Вот уже год, как я не знаю, цела ли моя книга, хранится ли она, может быть, она уничтожена, сожжена?
Если моя книга - ложь, пусть об этом будет сказано людям, которые хотят ее прочесть. Если книга моя - клевета, пусть будет сказано об этом. Пусть советские люди, советские читатели, для которых я пишу 30 лет, судят, что правда и что ложь в моей книге.
Но читатель лишен возможности судить меня и мой труд тем судом, который страшней любого другого суда -я имею в виду суд сердца, суд совести. Я хотел и хочу этого суда.
Мало того, что книга моя была отвергнута в редакции "Знамя", мне было рекомендовано отвечать на вопросы читателей, что работу над рукописью я не закончил еще, что работа эта затянется на долгое время. Иными словами, мне было предложено говорить неправду.

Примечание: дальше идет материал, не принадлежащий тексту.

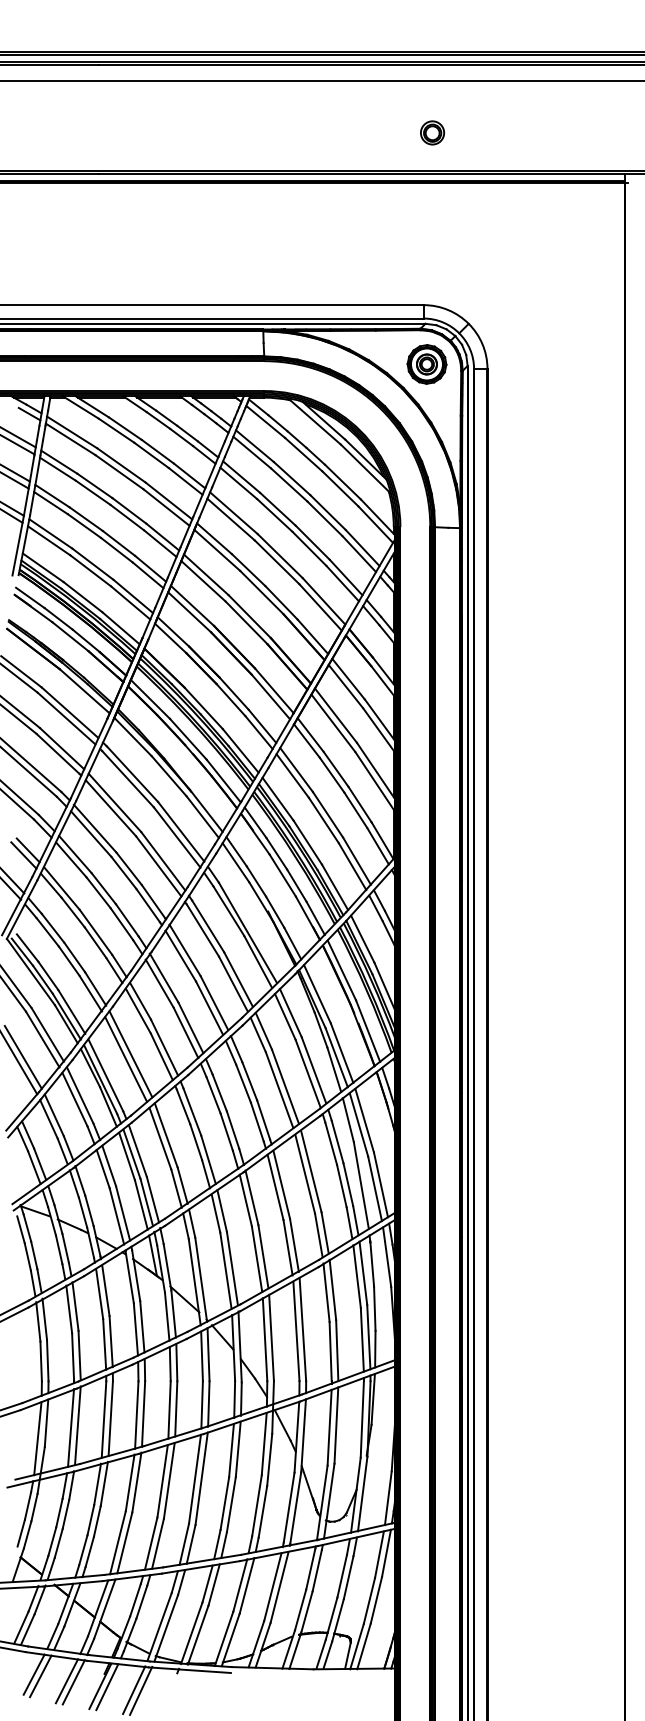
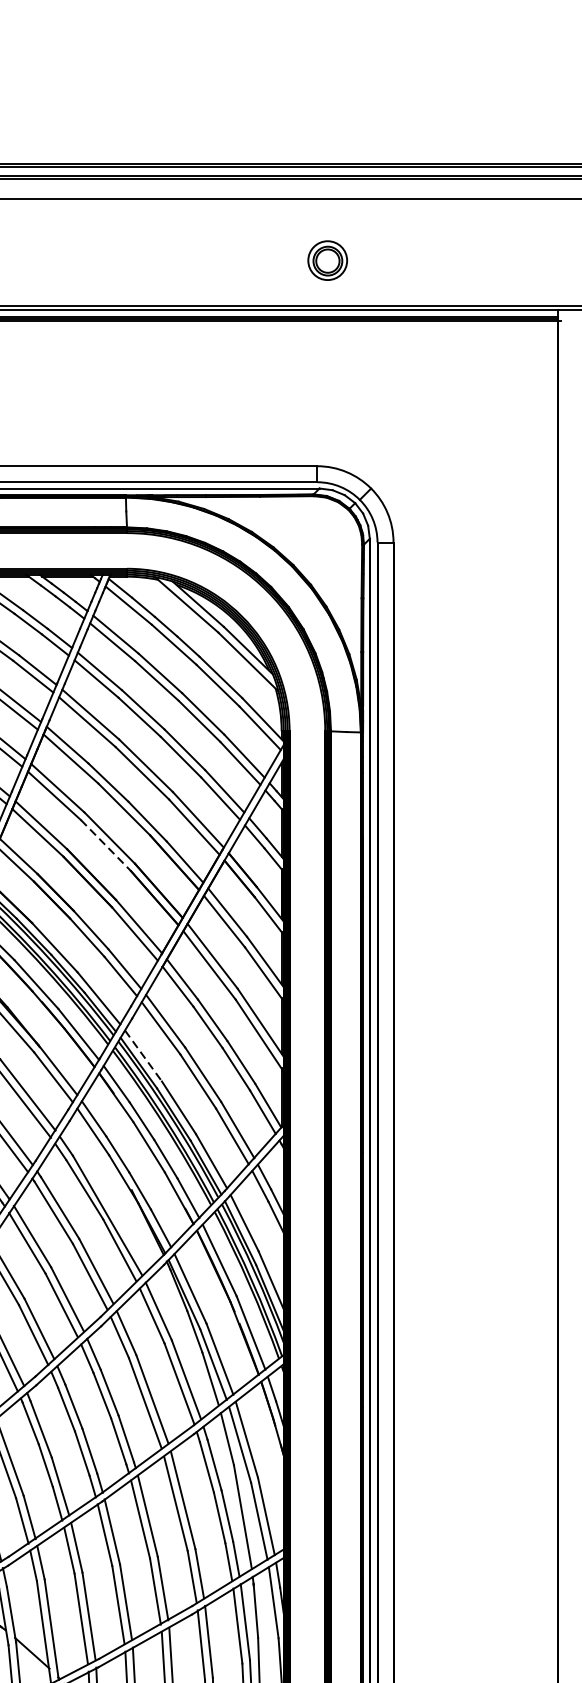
part: (432, 132) -> (327, 260), size x1.4
part: (426, 364) -> (320, 537), removed
line: (246, 623) -> (105, 846), solid -> dashed
line: (278, 799) -> (144, 1056), solid -> dashed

Мало того, когда рукопись моя была изъята, мне предложили дать подписку, что за разглашение факта изъятия рукописи я буду отвечать в уголовном порядке.
Методы, которыми все происшедшее с моей книгой хотят оставить в тайне, не есть методы борьбы с неправдой, с клеветой. Так с ложью не борются. Так борются против правды.
Что же это такое? Как понять это в свете идей XXII съезда партии?
Дорогой Никита Сергеевич! У нас теперь часто пишут и говорят, что мы возвращаемся к ленинским нормам демократии. В суровую пору гражданской войны, оккупации, хозяйственной разрухи, голода Ленин создал нормы демократии, которые во все сталинские времена казались фантастически большими.
Вы на XXII съезде партии безоговорочно осудили кровавые беззакония и жестокости, которые были совершены Сталиным. Сила и смелость, с которой Вы сделали это, дают все основания думать, что нормы нашей демократии будут расти так же, как выросли со времен разрухи, сопутствовавшей гражданской войне, нормы производства стали, угля, электричества. Ведь в росте демократии и свободы еще больше, чем в росте производства и потребления, существо нового человеческого общества. Вне беспрерывного роста норм свободы и демократии новое общество мне кажется немыслимым.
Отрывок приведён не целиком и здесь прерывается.